LED is Light Emitting Diode which we can find in most of electronic devices and even used in the light indicators in luxury cars for smooth glow. Most of us is unaware of the presence of FREE electricity that is available to us in our home. Yes, it is FREE and available 24/7 for 365 days a year. However it is not in so much amount that you can run your Juicer or laptop, but you can certainly drive a handful of LED during power cut or emergency. How does it work?
There is always a constant supply of 50V DC in your telephone line when there is no call, to keep the phone alive. However the voltage increases to a considerable level during a phone call.

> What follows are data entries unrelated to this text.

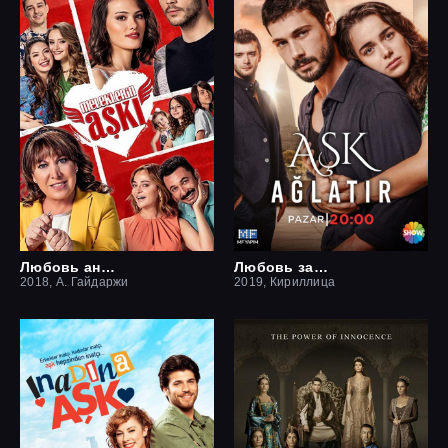
Любовь ангелов
Любовь заставит плакать
2018, А. Гайдаржи
2019, Кириллица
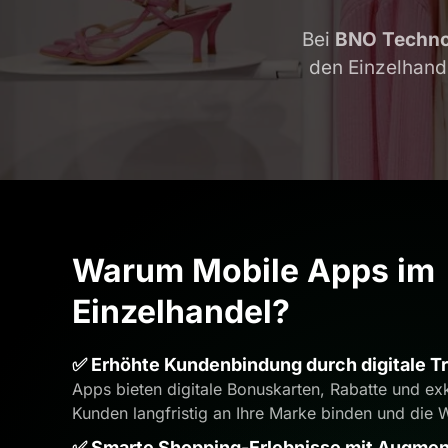
Bei
BNO Techno
den Einzelhande
Warum Mobile Apps im
Einzelhandel?
✅ Erhöhte Kundenbindung durch digitale 
Apps bieten digitale Bonuskarten, Rabatte und ex
Kunden langfristig an Ihre Marke binden und die 
✅ Smarte Shopping-Erlebnisse mit Augment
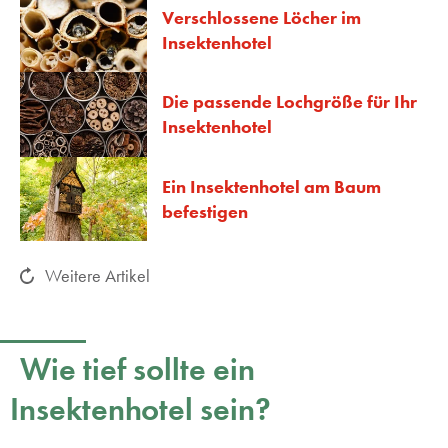
Verschlossene Löcher im
Insektenhotel
Die passende Lochgröße für Ihr
Insektenhotel
Ein Insektenhotel am Baum
befestigen
Weitere Artikel
Wie tief sollte ein
Insektenhotel sein?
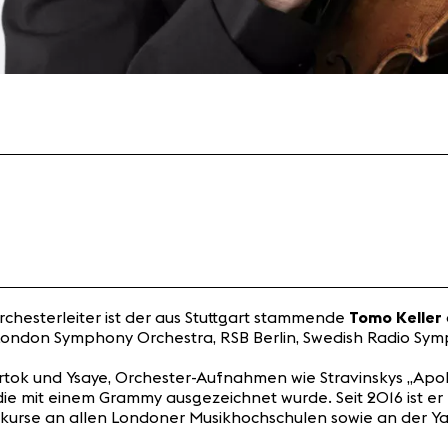
rchesterleiter ist der aus Stuttgart stammende
Tomo Keller
 London Symphony Orchestra, RSB Berlin, Swedish Radio S
k und Ysaye, Orchester-Aufnahmen wie Stravinskys „Apollo
die mit einem Grammy ausgezeichnet wurde. Seit 2016 ist er
rkurse an allen Londoner Musikhochschulen sowie an der Ya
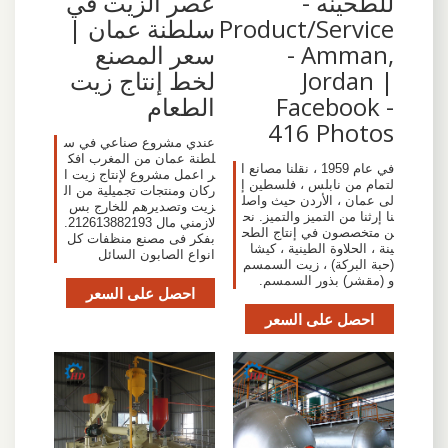
للطحينه -
عصر الزيت في
Product/Service
سلطنة عمان |
- Amman,
سعر المصنع
Jordan |
لخط إنتاج زيت
Facebook -
الطعام
416 Photos‬
عندي مشروع صناعي في س
لطنة عمان من المغرب افك
في عام 1959 ، نقلنا مصانع ا
ر اعمل مشروع لإنتاج زيت ا
لتمام من نابلس ، فلسطين إ
ركان ومنتجات تجميلية من ال
لى عمان ، الأردن حيث واصل
زيت وتصديرهم للخارج بس
نا إرثنا من التميز والتميز. نح
لازمني مال 212613882193.
ن متخصصون في إنتاج الطح
بفكر فى مصنع منظفات كل
ينة ، الحلاوة الطينية ، كيشا
انواع الصابون السائل
(حبة البركة) ، زيت السمسم
و (مقشر) بذور السمسم.
احصل على السعر
احصل على السعر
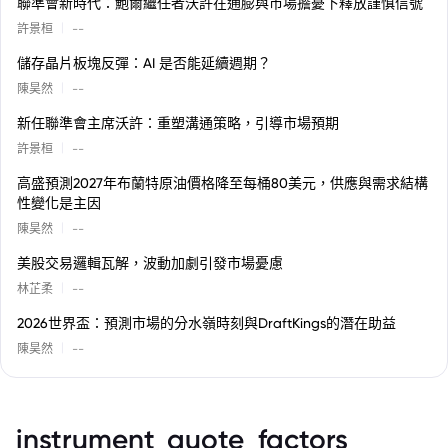
聯準會新時代：鮑爾繼任者沃許在通膨與市場擔憂下釋放謹慎信號
|
許景桓
--
儲存晶片板塊反彈：AI 是否能延續週期？
|
陳昊然
--
新任聯準會主席沃許：重塑溝通策略，引導市場預期
|
許景桓
--
高盛預測2027年布蘭特原油價格降至每桶80美元，供應與需求結構
性變化是主因
|
陳昊然
--
美股交易邏輯瓦解，波動加劇引發市場憂慮
|
林芷柔
--
2026世界盃：預測市場的分水嶺時刻與DraftKings的潛在助益
|
陳昊然
--
instrument_quote_factors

Now, we are interested in the 50V DC that is available all the time. We should always remember that even when there is a power cut in the main line, the telephone line still remains active.
What we will need?We will need a few basic electronic parts which can be easily found in any store.
- 1. Led = White of White (No mistype) 5 pc
- 2. Resistance =33 K -2pc
- 3. Diode = IN4007 – 1pc
- 4. Circuit Board = A small one.
- 5. Jack= RJ11 ( Fits in telephone outlet)
- 6. Some wire.
- 7. Soldering iron and wire.
How to Fix it Up?
I am attaching the circuit diagram below, please follow the same. I made the diagram in simple paint, so apologies for that.
The two 33K resistance adjusts the voltage and current, so the LED doesn’t burn out. And the Diode IN 4007 prevents reverse bias in case a AC is introduced in the circuit.
The above circuit will provide enough light when used with 5 LED’ s to dimly light a medium room or full light to read a book if used as a table lamp.
For those who cannot do soldering.
You can buy a Jack RJ11 and plug two or 3 LED’s in series with the two wire. It will work, but not as bright as when used with the above circuit, and it will also not last for long as LED’s gets burnt due to over voltage.